As the number of entities grows, I want to avoid having to load all entities into Dataflow (instead taking them in batches based on oldest timestamps), but I'm coming across the problem that old entities are getting overwritten when they are not in the current batch.
I'm writing the entities to Dataflow using (in two spots, one for existing entities, and one for new entities):
collection.apply(DatastoreIO.v1().write().withProjectId("..."))
It would be really nice if there was something like a DatastoreIO.v1().writeNew()
method but sadly it doesn't exist. Thank you for any help.
Upvotes: 3
Views: 1540
Reputation: 316
If you want to write a new entity that does not exist on Datastore, you just create one with a new key and write it.

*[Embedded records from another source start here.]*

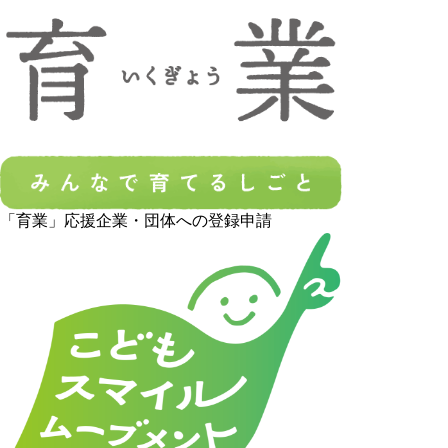
「育業」応援企業・団体への登録申請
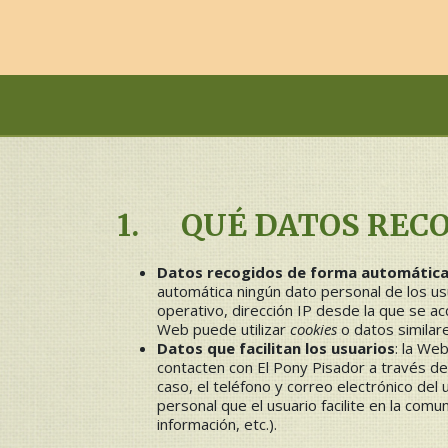
1. QUÉ DATOS REC
Datos recogidos de forma automátic
automática ningún dato personal de los us
operativo, dirección IP desde la que se a
Web puede utilizar
cookies
o datos similar
Datos que facilitan los usuarios
: la We
contacten con El Pony Pisador a través de 
caso, el teléfono y correo electrónico de
personal que el usuario facilite en la com
información, etc.).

List<String> keyNames = Arrays.asList("L1", "L2"); // Somewhat you have new keys to store
PTransform<PCollection<Entity>, ?> write =
DatastoreIO.v1().write().withProjectId(project_id); // This is a typical write operation
p.
apply("GetInMemory", Create.of(keyNames)).setCoder(StringUtf8Coder.of()). // L1 and L2 are loaded
apply("Proc1", ParDo.of(new DoFn<String, Entity>(){
@ProcessElement
public void processElement(ProcessContext c) {
Key.Builder key = makeKey("k2", c.element()); // Generate an entity key
final Entity entity = Entity.newBuilder().
setKey(key). // Set the key
putProperties("p1", makeValue(new String("test constant value")
).setExcludeFromIndexes(true).build()).
build();
c.output(entity);
}
})).
apply(write); // Write them
p.run();
Entire code can be referred in my code repository at https://github.com/yiu31802/gcp-project/commit/cc224b34
Upvotes: 1